Many vocational or technical colleges offer CNA programs that can be completed anywhere from 6 weeks to 3 months.


Occupational Therapist

Occupational therapists work with patients who have temporary or permanent disabilities to learn basic life and motor skills. These disability may be caused by illness, developmental problems, brain injury, mental disorder, or another physical issue. Typical work settings are in hospitals, nursing homes, a patient’s home, or educational facilities. The therapist will usually use physical exercises as part of the treatment plan. The Occupational Therapist must maintain very detailed records of the patients progress.

An occupational therapist helps to teach and train patients how to shop at a store, dine at a restaurant, take public transportation, converse with others, tell time, and other basic skills and tasks which are necessary for the patient to have some degree of independence in life, or in work settings.

Education to become an Occupational Therapist is usually either a Masters or Doctorate degree. At a minimum this could take 5 to 6 years to complete.

Certification is voluntary and given by the National Board for Certifying Occupational Therapy. The credential is called the Occupational Therapist Registered (OTR) certification upon passing the certification exam.


Pharmacist

A Pharmacist is responsible for dispensing prescription medications and informing the patient about the drugs and any interactions special instruction for taking the medication. provide information about the drugs their doctors have ordered for them. They explain doctors' instructions to patients so that these individuals can use these medications safely and effectively. The pharmacist also provide advice and recommendations for over-the-counter medication.

To become a pharmacist requires earning a Doctor of Pharmacy degree which typically takes 4 years to complete. This is in addition to at least two years of college study and successful completion of a Pharmacy College Admissions Test.

All Pharmacists are licensed within the state that they practice and must pass the North American Pharmacist Exam which is given by the National Association of Boards of Pharmacy (NABP). Many states also require passing the Multistate Pharmacy Jurisprudence Exam which concerns pharmacy law.


Physician Assistant

A physician assistant practices medicine under the supervision of a physician and perform many of the same duties as the physician. A physician assistant does not perform administrative duties like a medical assistant.

The educational requirements for becoming a physician assistant is a masters degree from an institution with an accredited Physician Assistant program. This typically takes two years in addition to the four years required to complete a bachelors degree.  

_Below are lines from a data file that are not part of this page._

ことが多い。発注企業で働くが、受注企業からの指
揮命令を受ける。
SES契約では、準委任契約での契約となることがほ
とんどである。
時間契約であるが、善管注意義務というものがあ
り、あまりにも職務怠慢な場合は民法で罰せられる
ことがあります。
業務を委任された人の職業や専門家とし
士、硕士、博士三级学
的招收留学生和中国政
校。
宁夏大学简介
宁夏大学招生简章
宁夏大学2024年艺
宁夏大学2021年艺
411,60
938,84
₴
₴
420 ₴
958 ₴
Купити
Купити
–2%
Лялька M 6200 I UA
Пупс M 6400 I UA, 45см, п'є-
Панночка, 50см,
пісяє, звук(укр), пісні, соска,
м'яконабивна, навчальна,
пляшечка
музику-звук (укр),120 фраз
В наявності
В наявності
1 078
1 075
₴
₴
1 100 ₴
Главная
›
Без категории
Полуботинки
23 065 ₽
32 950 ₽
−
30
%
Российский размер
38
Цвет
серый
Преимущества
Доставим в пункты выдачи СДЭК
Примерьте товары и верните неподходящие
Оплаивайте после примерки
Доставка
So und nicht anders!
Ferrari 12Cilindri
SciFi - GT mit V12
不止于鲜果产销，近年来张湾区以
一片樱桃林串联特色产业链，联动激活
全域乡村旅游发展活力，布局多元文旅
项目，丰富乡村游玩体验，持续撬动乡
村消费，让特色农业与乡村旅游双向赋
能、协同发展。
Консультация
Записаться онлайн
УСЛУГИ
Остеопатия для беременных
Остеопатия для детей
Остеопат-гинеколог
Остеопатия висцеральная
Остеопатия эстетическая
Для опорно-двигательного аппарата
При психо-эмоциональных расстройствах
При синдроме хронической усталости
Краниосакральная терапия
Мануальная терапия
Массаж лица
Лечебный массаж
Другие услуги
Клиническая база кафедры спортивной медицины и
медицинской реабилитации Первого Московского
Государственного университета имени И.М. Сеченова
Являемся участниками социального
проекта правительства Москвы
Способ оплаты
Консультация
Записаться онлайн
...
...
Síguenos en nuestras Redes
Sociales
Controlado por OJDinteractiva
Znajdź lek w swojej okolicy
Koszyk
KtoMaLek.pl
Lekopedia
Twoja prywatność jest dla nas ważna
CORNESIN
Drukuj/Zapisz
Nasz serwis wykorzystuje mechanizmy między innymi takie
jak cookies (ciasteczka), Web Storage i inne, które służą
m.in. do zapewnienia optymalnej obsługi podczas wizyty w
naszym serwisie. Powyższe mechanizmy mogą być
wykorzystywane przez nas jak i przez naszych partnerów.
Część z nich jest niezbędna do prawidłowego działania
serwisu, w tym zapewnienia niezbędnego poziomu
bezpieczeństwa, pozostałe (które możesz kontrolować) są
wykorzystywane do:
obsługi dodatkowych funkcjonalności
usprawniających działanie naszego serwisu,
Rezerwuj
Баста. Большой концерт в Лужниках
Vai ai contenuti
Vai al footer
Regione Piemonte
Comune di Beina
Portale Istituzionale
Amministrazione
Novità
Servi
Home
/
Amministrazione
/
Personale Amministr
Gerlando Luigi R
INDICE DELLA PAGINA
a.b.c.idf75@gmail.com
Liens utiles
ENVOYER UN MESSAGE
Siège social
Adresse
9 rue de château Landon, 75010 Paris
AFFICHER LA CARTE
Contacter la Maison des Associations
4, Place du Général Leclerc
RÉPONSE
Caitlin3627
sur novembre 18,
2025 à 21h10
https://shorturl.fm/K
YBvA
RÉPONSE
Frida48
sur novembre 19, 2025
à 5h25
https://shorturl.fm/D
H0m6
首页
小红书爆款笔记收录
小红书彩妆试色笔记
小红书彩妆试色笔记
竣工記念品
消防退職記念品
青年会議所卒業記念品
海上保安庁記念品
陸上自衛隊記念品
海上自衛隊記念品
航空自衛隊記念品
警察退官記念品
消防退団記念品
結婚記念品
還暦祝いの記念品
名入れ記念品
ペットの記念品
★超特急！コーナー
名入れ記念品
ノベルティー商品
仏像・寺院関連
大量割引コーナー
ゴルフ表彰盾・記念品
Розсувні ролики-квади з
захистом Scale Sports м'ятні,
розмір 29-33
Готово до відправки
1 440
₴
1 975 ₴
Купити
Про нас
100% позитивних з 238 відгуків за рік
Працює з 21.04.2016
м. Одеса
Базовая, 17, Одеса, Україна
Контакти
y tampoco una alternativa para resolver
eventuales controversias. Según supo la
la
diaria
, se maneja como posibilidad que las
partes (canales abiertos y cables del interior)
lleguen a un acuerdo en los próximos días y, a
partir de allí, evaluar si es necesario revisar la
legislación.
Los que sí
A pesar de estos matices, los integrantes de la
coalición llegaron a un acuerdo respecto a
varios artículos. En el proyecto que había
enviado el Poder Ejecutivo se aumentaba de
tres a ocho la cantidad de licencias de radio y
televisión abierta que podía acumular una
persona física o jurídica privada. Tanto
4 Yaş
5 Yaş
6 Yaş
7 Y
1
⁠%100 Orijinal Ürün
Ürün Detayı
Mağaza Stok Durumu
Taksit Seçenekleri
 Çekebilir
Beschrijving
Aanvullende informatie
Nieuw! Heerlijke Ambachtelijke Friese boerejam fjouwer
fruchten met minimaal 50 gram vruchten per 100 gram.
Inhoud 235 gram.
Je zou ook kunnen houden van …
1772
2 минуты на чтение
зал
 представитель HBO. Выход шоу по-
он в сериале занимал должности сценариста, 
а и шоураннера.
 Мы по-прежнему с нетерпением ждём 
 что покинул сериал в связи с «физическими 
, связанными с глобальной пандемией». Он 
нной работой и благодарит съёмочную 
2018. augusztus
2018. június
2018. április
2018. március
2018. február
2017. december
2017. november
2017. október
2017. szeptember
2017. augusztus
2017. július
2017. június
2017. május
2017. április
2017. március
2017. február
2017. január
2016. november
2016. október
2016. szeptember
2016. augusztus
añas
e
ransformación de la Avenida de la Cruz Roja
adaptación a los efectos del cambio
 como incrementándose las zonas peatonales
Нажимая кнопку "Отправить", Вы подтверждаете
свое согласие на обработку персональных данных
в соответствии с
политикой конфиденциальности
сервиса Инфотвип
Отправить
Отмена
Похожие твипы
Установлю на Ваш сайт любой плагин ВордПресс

To become a practicing Physician Assistant requires successfully passing the Physician Assistant National Certifying Examination. This exam is given by the National Commission on Certification of Physician Assistants (NCCPA). Every six years a PA must become recertified by completing 100 hours of continuing education every two years. Certification


Physical Therapist

The Physical Therapist assists patients with physical limitations that can be the result of injuries to the head or back, stroke, arthritis, or other injuries or handicaps. Physical therapy treatment begins with an evaluation of the patients needs through observation and a review of their medical history in order to develop a treatment plan.

To be effective and successful in the field requires the ability to relate to a patient, a compassionate understanding of their situation, and ability to motivate them to reach their treatment goals.

Physical Therapy treatment will involve exercises designed to increase mobility, coordination, range of motion, and strength. Work setting can be a hospital, nursing home, outpatient care facilities, or the patient’s home.

Becoming a physical therapist requires as a minimum a bachelors degree from an accredited program and successfully passing a licensing exam. Many in the field also complete a masters degree which typically takes another two years. Maintaining licensure requires continuing education in the field.